### WHAT TO WORK ON
Turn the lines from the one containing "Is it true that" through the last line, both included, into a numbered list with blank lines dropped. Leave out the pictures.

** GIVEN ENTRIES follows **

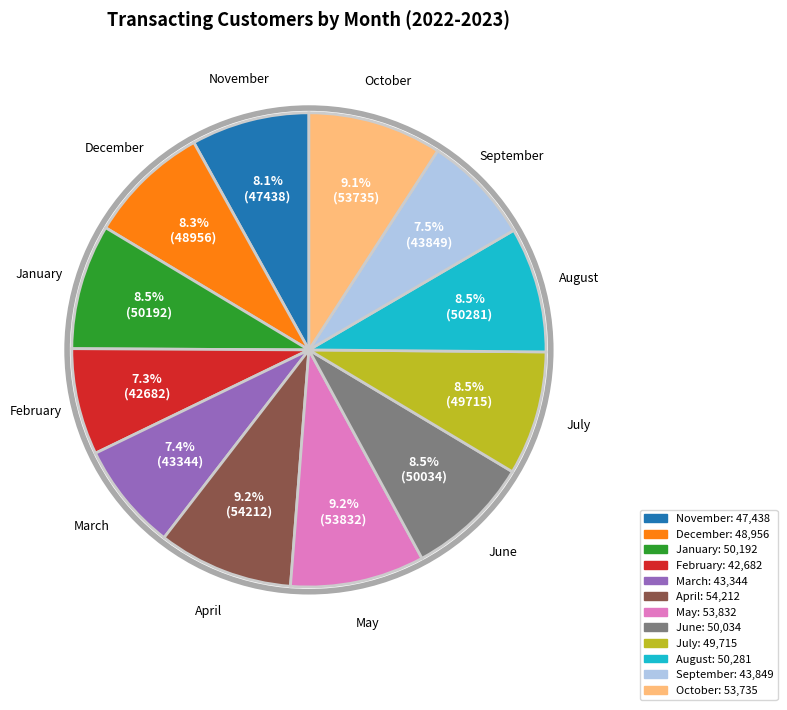

To the nearest percent, what is the combined percentage of March and February?

15%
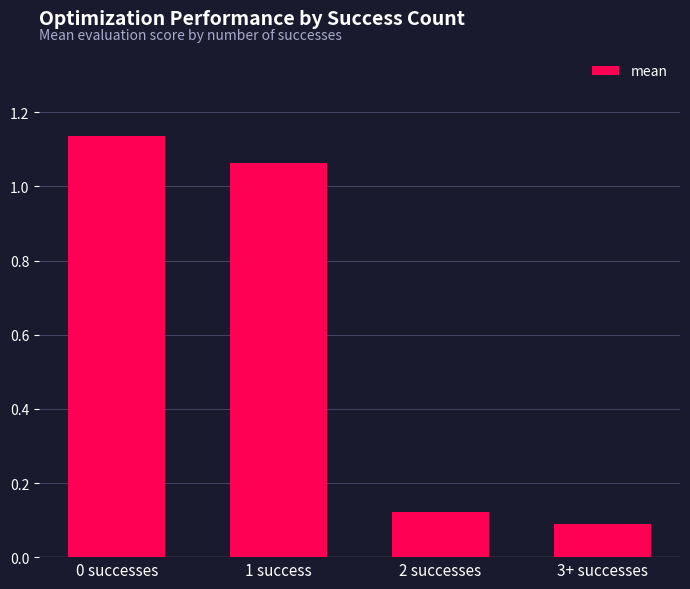

What is the sum of all values?

2.4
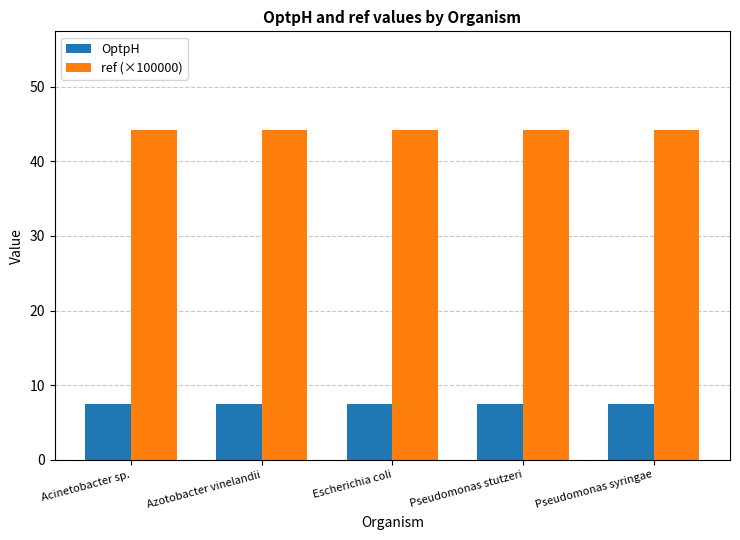

Is it true that OptpH equals 7.5 at Escherichia coli?

True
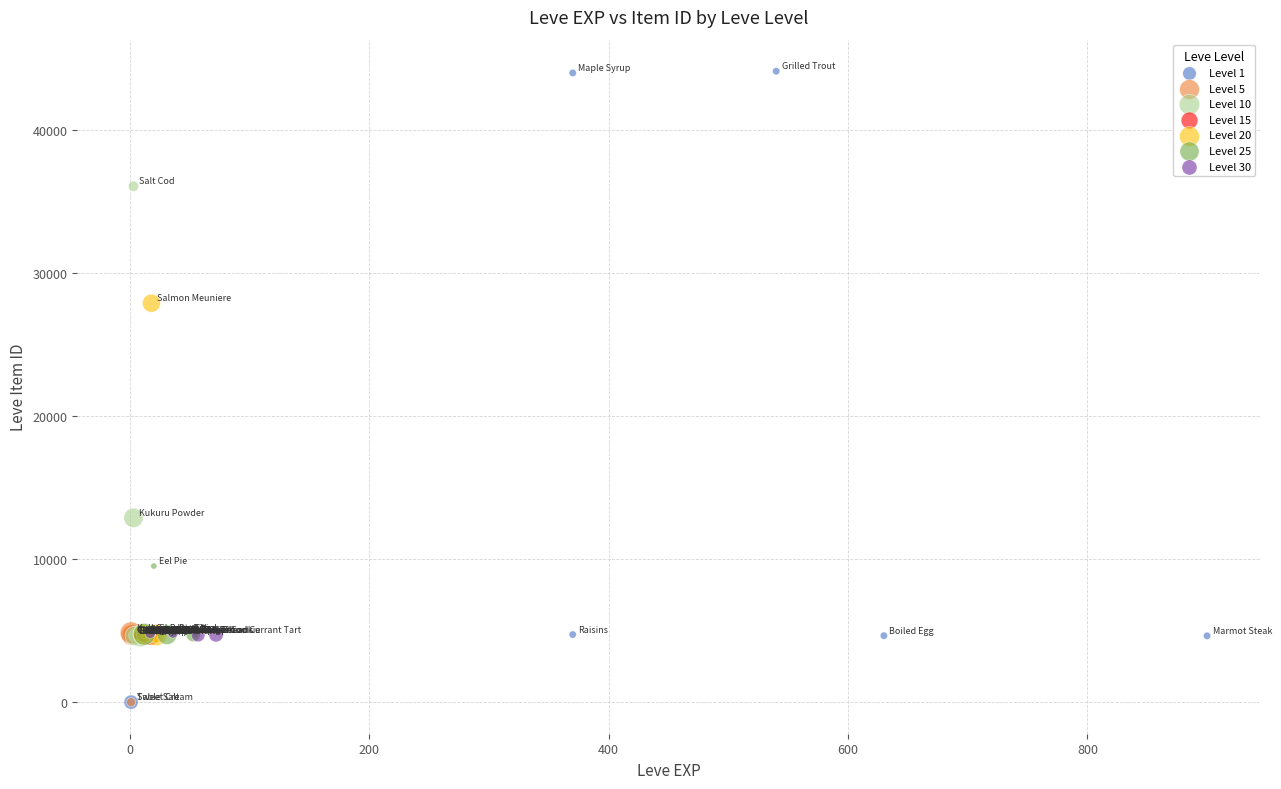

Which series has the largest Y range (max minus min)?

Level 1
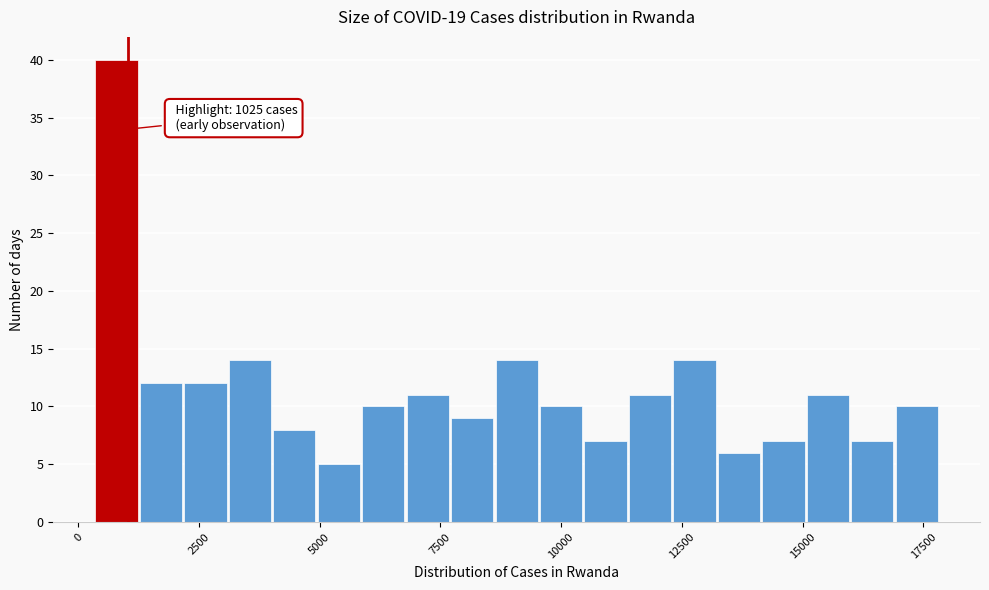

Read against the x-axis, roughly where is the centre of the tallest bar?

1000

** End of GIVEN ENTRIES **

### TASK RESULT
1. Is it true that OptpH equals 7.5 at Escherichia coli?
2. True
3. Which series has the largest Y range (max minus min)?
4. Level 1
5. Read against the x-axis, roughly where is the centre of the tallest bar?
6. 1000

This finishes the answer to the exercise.